The change came with little fanfare in a minor tweak to a memo on the Interior Ministry’s website, and was soon picked up by citizens’ rights campaign group British in Germany.
The memo reads: “Until the end of 2021, you can trust a statement by UK nationals and their family members to have a right of residence under the Withdrawal Agreement.
“You can at least always assume that this is the case if the entitled employee was living in Germany on 31st December 2020.”
Previously, officials had only advised employers to follow this “trust” policy until June 30th – the date by which British citizens are advised to register with their local foreigner’s office (Ausländerbehörde).
While registering with the foreigner’s office is not a prerequisite for securing post-Brexit Withdrawal Agreement rights in Germany, it is currently the only way for Brits to be issued a residency card, which confirms those rights.
However, with around a week to go until the June deadline, many British citizens in Germany are still waiting for their card.
Brits face long wait for residence card
With the revised guidance for employers, the Ministry appears to be acknowledging the long lag that many Brits have faced between their post-Brexit appointments and receiving their new residency title.
While most German states have been conducting appointments since the start of the year, some Brits have been left waiting up to three months for their card to arrive, with no way to prove their right to remain or work in the country.

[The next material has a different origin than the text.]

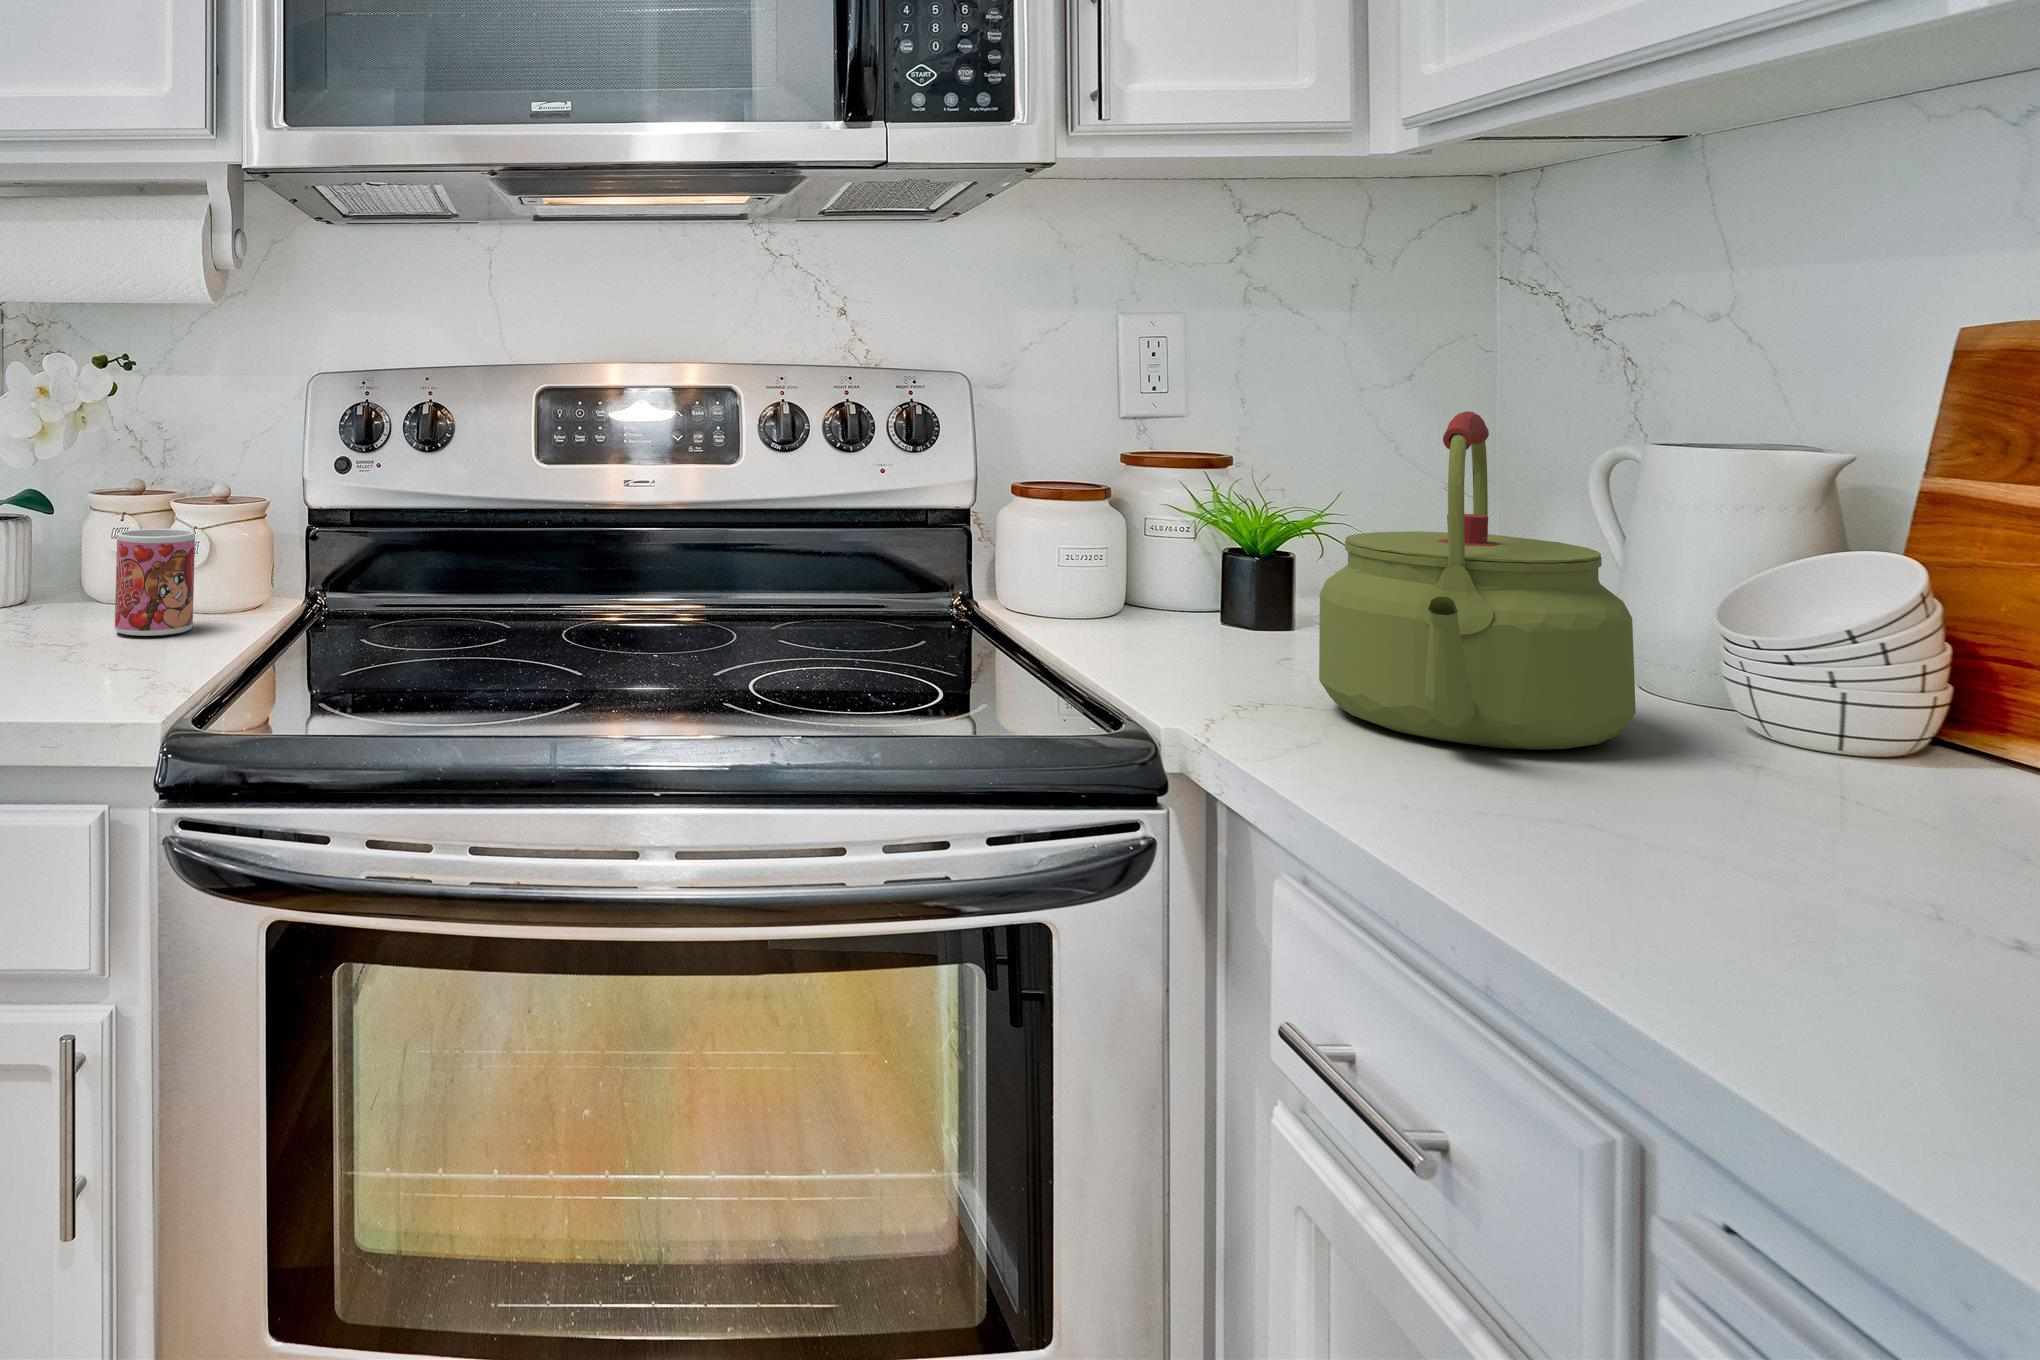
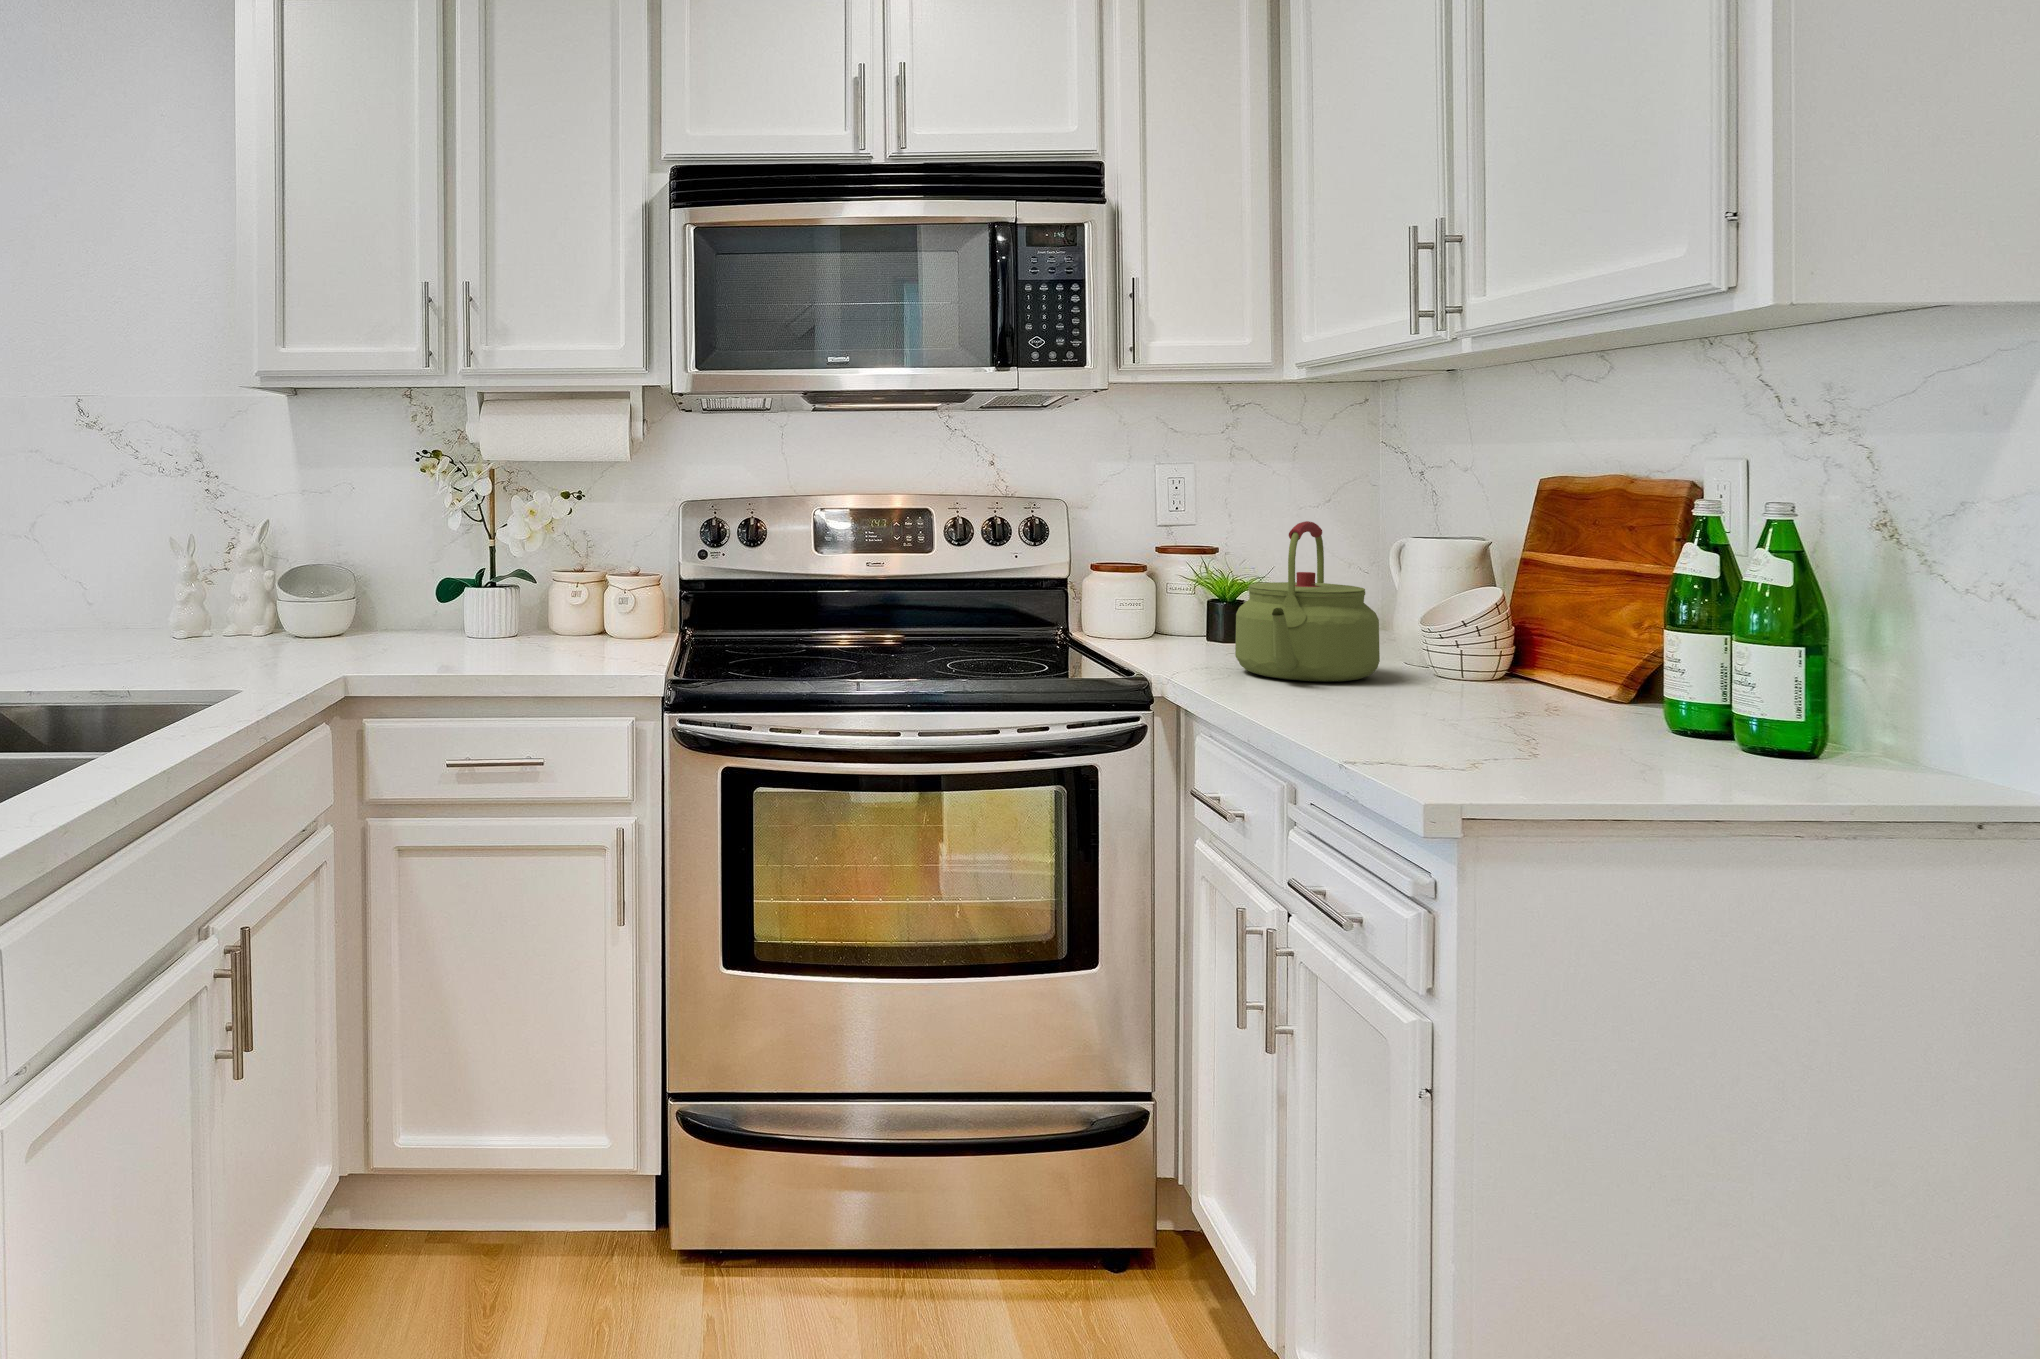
mug: present [115,529,195,636] -> none [583,590,630,648]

In a survey carried out by The Local on Brits’ experiences of securing their rights, around three quarters of respondents said they had already had their appointment, but only half of these had received their documentation.
“If your employees are covered by the Withdrawal Agreement, they are entitled to work for you, even if they do not have the relevant document,” the Ministry for the Interior said in a statement to employers.
“If you know that your employee is entitled, you are not required to take any further steps.”
British citizens are covered by the Withdrawal Agreement if they were resident in Germany before January 1st 2021, when the post-Brexit transition period officially ended and Britain left the Single Market and Customs Union.
This gives them broadly the same rights as EU citizens to live and work in Germany, but without onward free movement rights around the European Union.
According to the Ministry, the “trust” policy should apply to both current UK employees who were working for the company before the cut-off date, and new employees who are due to start this year.
“In some cases, it may take the authorities until the end of 2021 to finalise the processing [of the residency document],” they said.